Face to Face
Last week I observed that Jeremy Paxman’s complaint that Winston Churchill was a giant compared to today’s miniatures applies just as well to broadcasters.
Perhaps mindful of this a friend kindly sent me a dvd compilation of the 39 interviews presented by John Freeman in the famous Face to Face series broadcast in the late fifties. The interviewees were the great and good and not only was this was the first attempt at such interviews, arguably 55 years on still the best.
One of the reasons for this becomes readily apparent from the first of the three interviews I watched last night – with eminent barrister, judge and jurist Lord Birkett namely that you only see the face of the interviewee. It was probably the next famous interviewer David Frost who ensured he had equal if not greater profile – in very sense – and the modern presenter like Jonathan Ross or Jeremy Paxman styles himself as star of the show. There was no studio but two armchairs facing each other with the camera behind John Freeman.
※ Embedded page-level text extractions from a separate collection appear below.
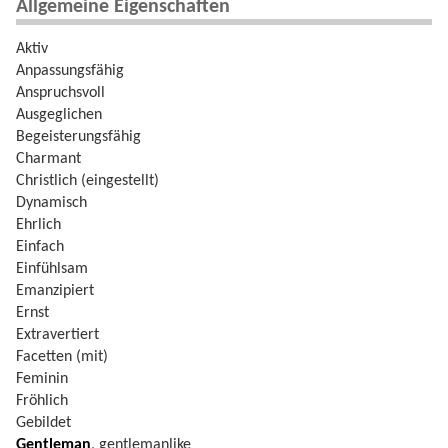
Allgemeine Eigenschaften
Aktiv
Anpassungsfähig
Anspruchsvoll
Ausgeglichen
Begeisterungsfähig
Charmant
Christlich (eingestellt)
Dynamisch
Ehrlich
Einfach
Einfühlsam
Emanzipiert
Ernst
Extravertiert
Facetten (mit)
Feminin
Fröhlich
Gebildet
Gentleman
, gentlemanlike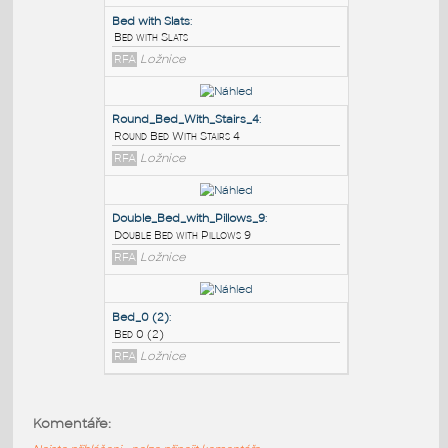
PODOBNÉ BLOKY
:
Bed with Slats
:
Bed with Slats
RFA
Ložnice
Round_Bed_With_Stairs_4
:
Round Bed With Stairs 4
RFA
Ložnice
Double_Bed_with_Pillows_9
:
Komentáře:
Double Bed with Pillows 9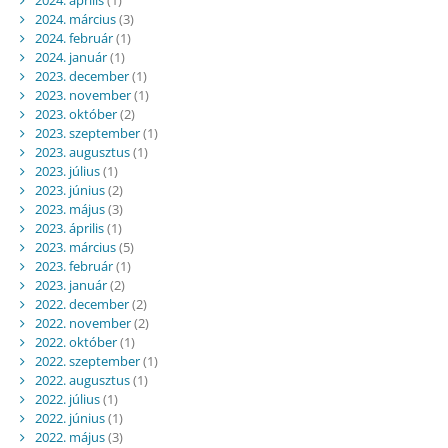
2024. április
(1)
2024. március
(3)
2024. február
(1)
2024. január
(1)
2023. december
(1)
2023. november
(1)
2023. október
(2)
2023. szeptember
(1)
2023. augusztus
(1)
2023. július
(1)
2023. június
(2)
2023. május
(3)
2023. április
(1)
2023. március
(5)
2023. február
(1)
2023. január
(2)
2022. december
(2)
2022. november
(2)
2022. október
(1)
2022. szeptember
(1)
2022. augusztus
(1)
2022. július
(1)
2022. június
(1)
2022. május
(3)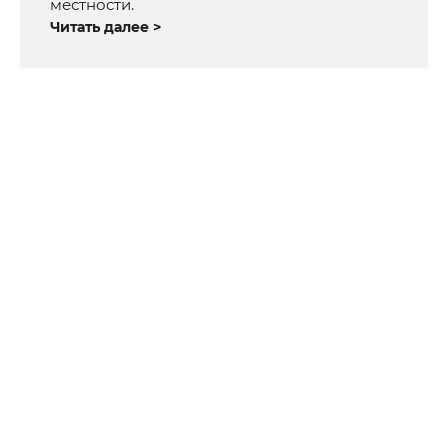
местности.
Читать далее >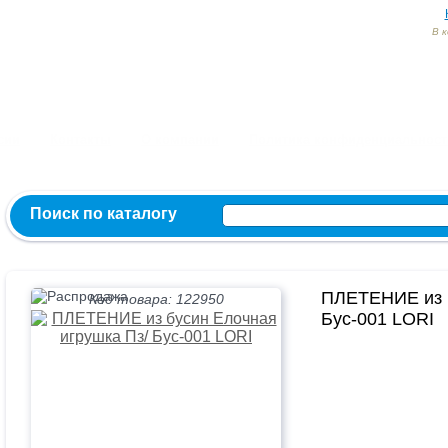
В 
Заказ и консультация:
54-55-60
54-52-95
54-54-82
МЫ ВКОНТ
сии
Контакты
О компании
Политика конфиденциальност
Поиск по каталогу
ПЛЕТЕНИЕ из б
Код товара: 122950
Бус-001 LORI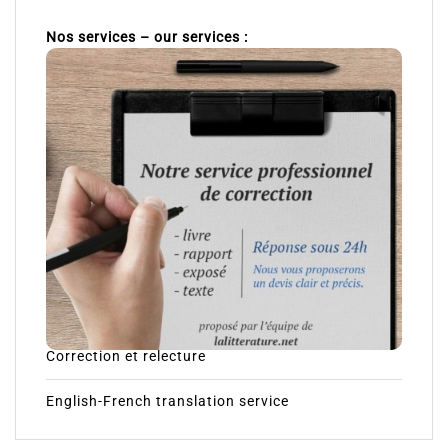
Nos services – our services :
Correction et relecture
English-French translation service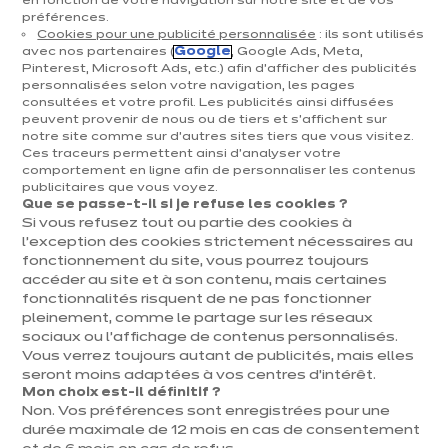
en fonction de votre navigation sur notre site et de vos
vous explique de manière transparente comment sont
préférences.
Cookies pour une publicité personnalisée
: ils sont utilisés
traitées les données personnelles vous concernant,
avec nos partenaires (
Google
, Google Ads, Meta,
collectées :
Pinterest, Microsoft Ads, etc.) afin d’afficher des publicités
personnalisées selon votre navigation, les pages
- par le biais des sites
consultées et votre profil. Les publicités ainsi diffusées
internet
/,
peuvent provenir de nous ou de tiers et s'affichent sur
https://www.ixina.be
notre site comme sur d’autres sites tiers que vous visitez.
,
www.openixinastore.be
Ces traceurs permettent ainsi d'analyser votre
,
ixina.be/fr/simulateurcuisine
comportement en ligne afin de personnaliser les contenus
publicitaires que vous voyez.
et
; (ci-
www.jobs.ixina.be
monespace.ixina.be
Que se passe-t-il si je refuse les cookies ?
après les «Sites ») ;
Si vous refusez tout ou partie des cookies à
l’exception des cookies strictement nécessaires au
- par le biais des réseaux sociaux ; à l’occasion de la
fonctionnement du site, vous pourrez toujours
réalisation d’un devis ou d’une commande auprès d’un
accéder au site et à son contenu, mais certaines
franchisé exploitant un magasin Ixina (ci-après les
fonctionnalités risquent de ne pas fonctionner
« Magasins ») ;
pleinement, comme le partage sur les réseaux
sociaux ou l’affichage de contenus personnalisés.
- à l’occasion d’un passage en Magasin ; lorsque vous
Vous verrez toujours autant de publicités, mais elles
contactez le service client Ixina ; lorsque vous laissez
seront moins adaptées à vos centres d’intérêt.
un avis suite à votre expérience avec un Magasin ;
Mon choix est-il définitif ?
Non. Vos préférences sont enregistrées pour une
- à l’occasion de la participation à des jeux organisés
durée maximale de 12 mois en cas de consentement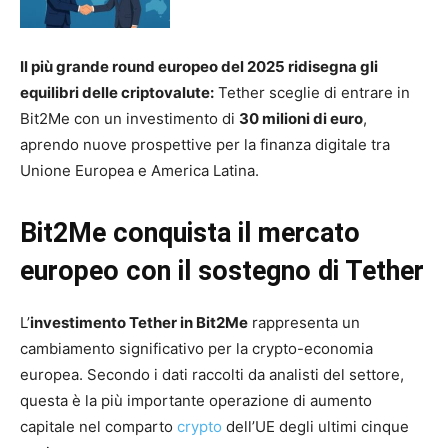
Il più grande round europeo del 2025 ridisegna gli
equilibri delle criptovalute:
Tether sceglie di entrare in
Bit2Me con un investimento di
30 milioni di euro
,
aprendo nuove prospettive per la finanza digitale tra
Unione Europea e America Latina.
Bit2Me conquista il mercato
europeo con il sostegno di Tether
L’
investimento Tether in Bit2Me
rappresenta un
cambiamento significativo per la crypto-economia
europea. Secondo i dati raccolti da analisti del settore,
questa è la più importante operazione di aumento
capitale nel comparto
crypto
dell’UE degli ultimi cinque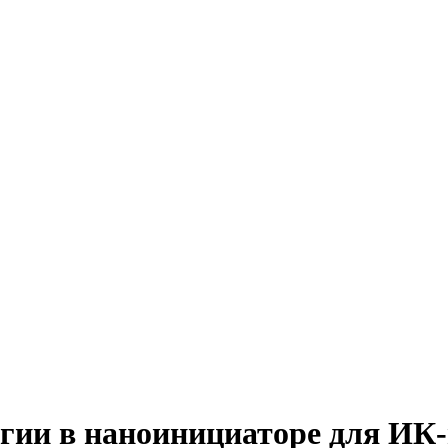
ргии в наноинициаторе для И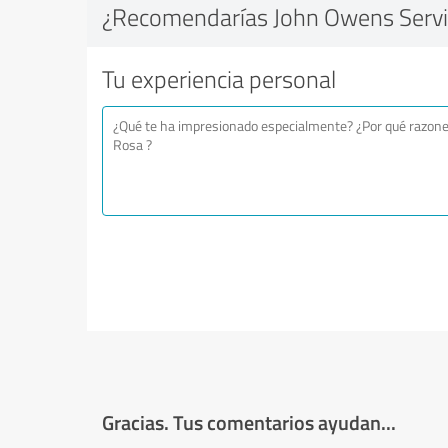
¿Recomendarías John Owens Servic
Tu experiencia personal
Gracias. Tus comentarios ayudan...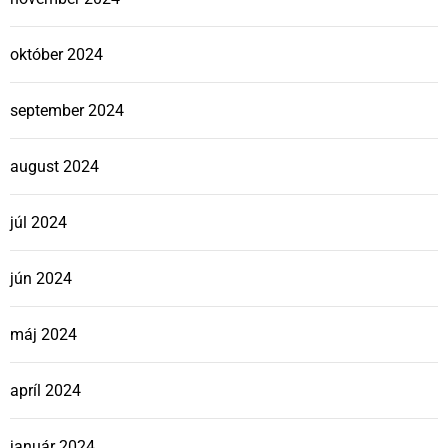
október 2024
september 2024
august 2024
júl 2024
jún 2024
máj 2024
apríl 2024
január 2024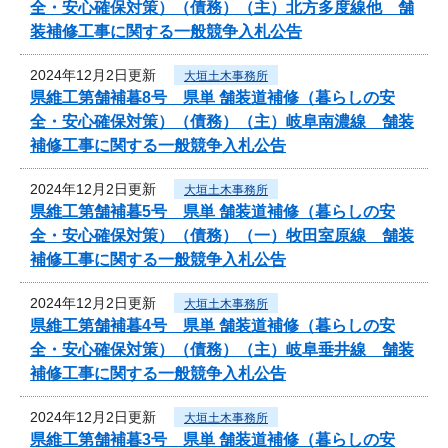
全・安心確保対策）（債務）（主）北方多度線他 舗
装補修工事に関する一般競争入札公告
2024年12月2日更新
大垣土木事務所
県維工第舗補暮8号 県単 舗装道補修（暮らしの安
全・安心確保対策）（債務）（主）岐阜南濃線 舗装
補修工事に関する一般競争入札公告
2024年12月2日更新
大垣土木事務所
県維工第舗補暮5号 県単 舗装道補修（暮らしの安
全・安心確保対策）（債務）（一）牧田室原線 舗装
補修工事に関する一般競争入札公告
2024年12月2日更新
大垣土木事務所
県維工第舗補暮4号 県単 舗装道補修（暮らしの安
全・安心確保対策）（債務）（主）岐阜垂井線 舗装
補修工事に関する一般競争入札公告
2024年12月2日更新
大垣土木事務所
県維工第舗補暮3号 県単 舗装道補修（暮らしの安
Freeman himself was educated at Westminster and Brasenose College, Oxford, was called to the Bar, fought in the war and was Labour MP for Watford. In a age when information was less accessible he was always totally informed on his subject.
Lord Birkett was particularly interesting on the Nuremberg trial which he attended as a alternative judge. He corrected the misconception that obeying orders was a defence in international law, it was at best a mitigation.
Bertrand Russell aged 89 was so aristocratic he might have been a cousin of Alec Douglas Home but his radical passion, for which he served 2 prison sentences, and superb intellect burned brightly despite the years.
Dame Edith Sitwell in dress and manner might have walked out of one of Oscar Wilde’s plays. Her diction and vocabulary were crystal glass upper: stupid with short u sound not stewpid, gel in place of girl and frequent use of the word impertinent to describe young people. In short she was a glorious eccentric. One curiosity of the three interviews was in every one Freeman made a not so delicate enquiry into his subject’s wealth for which he seemed to have an interest bordering on the obsessional.
I have still to watch the interview with Gilbert Harding when he was reduced to tears in talking of his mother’s death and Evelyn Waugh who was combative and curmudgeonly.
Jeremy Isaacs and Welsh TV tried to revive the formula without anything like the same success. John Freeman became the US ambassador and ended a distinguished broadcasting and political career as a bowls commentator.